O ciclo regenerativo não aumenta a capacidade de geração de vapor, na realidade há redução do consumo específico de combustível aumentando, portanto, a geração de vapor por unidade de combustível utilizado. Normalmente o projeto da caldeira deve ser revisto para aumentarmos a capacidade de geração de vapor.

O ciclo regenerativo não aumenta potência elétrica do sistema, na realidade há aumento da produção de energia elétrica por unidade de combustível utilizado. Mas para uma caldeira com capacidade nominal definida, para gerar mais energia elétrica com a mesma quantidade de combustível o sistema deverá operar por mais horas do que com o ciclo convencional.

O ciclo regenerativo nem sempre é vantajoso em qualquer situação, já que o maior investimento pode ou não retornar ao longo do tempo. Existem investimentos que retornam e existem investimentos que não retornam! Com o ciclo regenerativo é a mesma situação, é preciso estudar caso a caso o retorno financeiro do investimento.

É importante ressaltar que qualquer comparação entre ciclos termodinâmicos deve ser feita a partir da mesma base de referência, no nosso caso o consumo específico de bagaço da caldeira com água a 115-120 C e ar com temperatura ambiente.

 Não devemos comparar simplesmente as potências instaladas maiores ou menores de ciclos termodinâmicos distintos, pois trata-se de comparação inconclusiva do ponto de vista econômico. O relevante é determinar uma massa de combustível a ser queimada por safra e a partir desta premissa definir qual será a energia elétrica excedente adicional por ano, com ou sem ciclo regenerativo.

Uma situação peculiar é quando planejamos a instalação de tomadas acima de 2,5 bar(a) e economizamos bagaço no ciclo de contrapressão durante a safra para ser queimado na entressafra. Porém, o ciclo de condensação na entressafra tem uma energia parasita de aproximadamente 10% e custos operacionais mais elevados, além da inexorável degradação parcial do bagaço durante a estocagem. Do ponto de vista econômico, compensa? Provavelmente só compensa se houver demanda térmica também no período da entressafra. Somente um estudo conceitual completo do ciclo regenerativo específico pode responder a esta pergunta de uma forma convincente.

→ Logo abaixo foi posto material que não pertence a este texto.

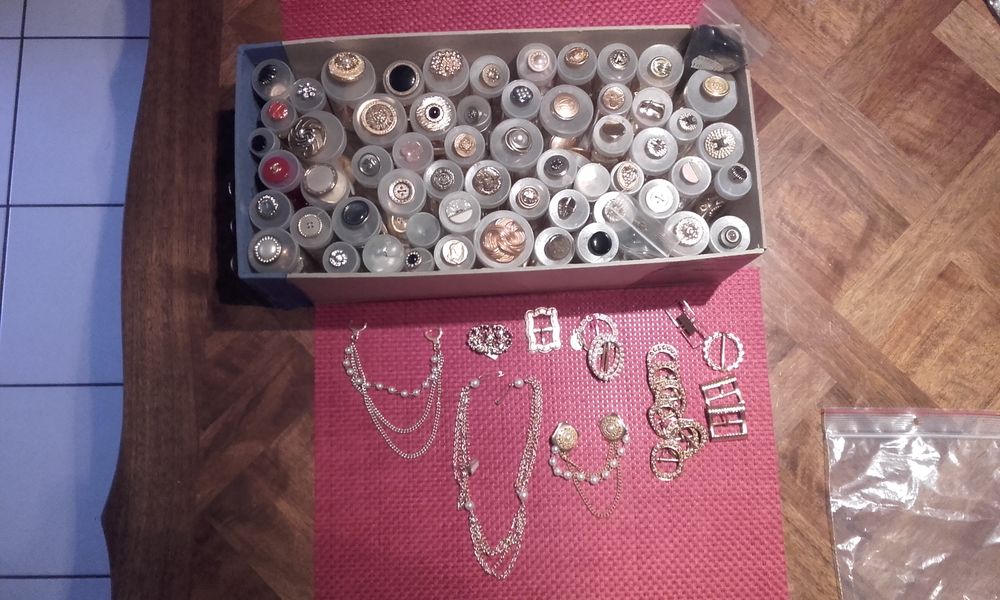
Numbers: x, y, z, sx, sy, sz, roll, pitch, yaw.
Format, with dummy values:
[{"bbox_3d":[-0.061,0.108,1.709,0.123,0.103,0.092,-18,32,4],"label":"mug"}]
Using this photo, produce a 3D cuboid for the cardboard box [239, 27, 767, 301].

No caso de uma planta de processamento de cana, as variações no consumo de vapor do processo reduzem ou até anulam esta vantagem uma vez que a maior parte do vapor gerado vai para o processo e não para o ciclo de geração termelétrica pura de condensação. Isto é, ao se comprar uma caldeira, possivelmente apenas 1/3 do vapor gerado por esta caldeira na safra irá realmente se beneficiar do ciclo regenerativo.

Concluindo, a implantação do ciclo regenerativo numa usina de cana deve ser avaliada de forma mais abrangente, não se limitando à avaliação individual das caldeiras e/ou dos turbo geradores. Aspectos como operação da usina na safra, instalações existentes, consumo de vapor de processo, custos de operação na entressafra, disponibilidade de palha, etc., devem ser levados em consideração num estudo conceitual antes de qualquer decisão.